A non-eminent domain pipeline can be negotiated in either an easement, lease or license agreement, that latter two can be an annual rental payment with an ending date with clauses for extensions and annual cost of living increases, etc. A pipeline with condemnation authority will try to negotiate at fair market value but in the end they will take it regardless for a one time payment.

Michael,

It was a NG line that supplied GP Paper Mill at Port Hudson to Florida Gas Transmission. I went back the Sunday morning that they were coming on my property and tried to warn them. They sent a Sheriff's Deputy to tell me to leave my property. So Monday morning I was on the phone advising them that they had trespassed on my property and installed the line. They subsequently settled with me for the yearly rental. The interesting thing is the property is only 300 ft wide at that point and they laid the line  within 20 ft of the property line. I found at that time that a couple of years earlier Koch had also laid a line on the property in the same area and they paid me a lump sum to clear it. I felt that it would be difficult to go to court after the line had been there for a period of time. So I settled. Later a company laid an optic line across the property and when confronted by a neighbor they removed it by crossing the highway ahead of us and running it on State Hwy right-of-way to get around paying for servitude. 

I understand that there is eminent domain. However, the concept of a lump sum payment does not seem fair to the land owner with the ever increasing value of land. Not only is the land owner stuck with a burden on the property in the form of a servitude but that servitude is bought and paid for at today's prices not future value. 

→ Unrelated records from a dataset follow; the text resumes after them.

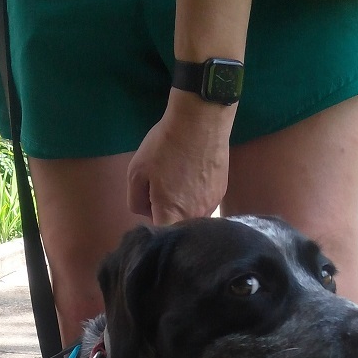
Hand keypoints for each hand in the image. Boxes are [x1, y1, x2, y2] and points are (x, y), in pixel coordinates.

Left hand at [127, 90, 235, 224]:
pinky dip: (196, 196)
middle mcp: (195, 217)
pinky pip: (204, 203)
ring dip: (182, 206)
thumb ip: (136, 202)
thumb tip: (146, 212)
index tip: (149, 209)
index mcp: (172, 215)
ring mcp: (212, 205)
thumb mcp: (136, 172)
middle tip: (160, 188)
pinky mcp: (221, 193)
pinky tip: (193, 176)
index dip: (153, 226)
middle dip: (166, 214)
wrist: (201, 121)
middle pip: (177, 227)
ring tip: (178, 180)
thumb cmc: (165, 146)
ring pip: (192, 216)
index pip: (161, 236)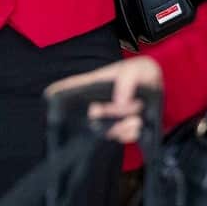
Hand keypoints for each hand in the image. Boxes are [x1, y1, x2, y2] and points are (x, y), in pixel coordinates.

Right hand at [46, 56, 161, 143]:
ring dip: (122, 127)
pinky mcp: (120, 127)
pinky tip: (137, 125)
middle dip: (108, 114)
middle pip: (90, 115)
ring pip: (105, 129)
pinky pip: (120, 137)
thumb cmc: (140, 72)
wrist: (157, 85)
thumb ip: (127, 80)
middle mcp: (97, 102)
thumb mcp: (136, 68)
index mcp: (94, 84)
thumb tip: (119, 101)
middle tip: (125, 107)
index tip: (50, 94)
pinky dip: (129, 134)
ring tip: (136, 119)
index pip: (70, 87)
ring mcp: (108, 116)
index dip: (59, 91)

Under fair market value, one can not predict future value and so the courts can not speculate a value to go up or down. Same way in a court, the judge can not change a pipeline route from one landowner to another. In your case, the fault lies with the survey firm and the land agents involved. In addition to going after the pipeline company, I would have also sued the survey firm and the company that the land agent worked for. Again, if no eminent domain, you could have gone to court and had a good settlement plus attorney fees. If the company did have eminent domain, then I am very surprised that they settled for an annual payment.

Joe,

Whether it is better to have a long-term lease or a servitude is probably more of a financial question than anything. I agree in theory that an annual rental may be better in many circumstances, the time-value of money has to be taken into consideration. Also, the pipeline company could also quit paying the rent and terminate the lease long before the rents exceeded the lump-sum. Personally, or me to do lease over servitude, the guaranteed rentals would have to greatly exceed a lump-sum offer for them to be more valuable to me than the money today. Again, that's really a financial decision.

As far as having the pipeline removed at the end of the agreement, your rights would be the same under either a lease or a servitude agreement. However, all else being equal, owning property encumbered by a servitude is better than being a landlord. It's also less onerous for the pipeline company to get a servitude than to be a tenant, and so usually they're not willing to do a lease when they have takings powers as a bargaining chip. Your situation was somewhat unique because of the trespass, and I can imagine them being more receptive to a lease if it settled potential litigation. 

I definitely see how the BR Tax Assessor made the adjustments that they did in your case. Depending on the type of properties, a sale of a part of a property could be the best possible indication of the value of the remainder. But you can't say that's true as a rule. If the highest and best use of the parcel sold is different from the rest of the property (i.e. a pipeline strip running through the middle of timberland), then it is an apples to oranges comparison. 

And of course, keep in mind that the Tax Assessor could always be wrong. If you can prove that the fair market value of your 8 acres in less than $80,000, you're entitled to an adjustment to your assessment no matter what the Tax Assessor thinks.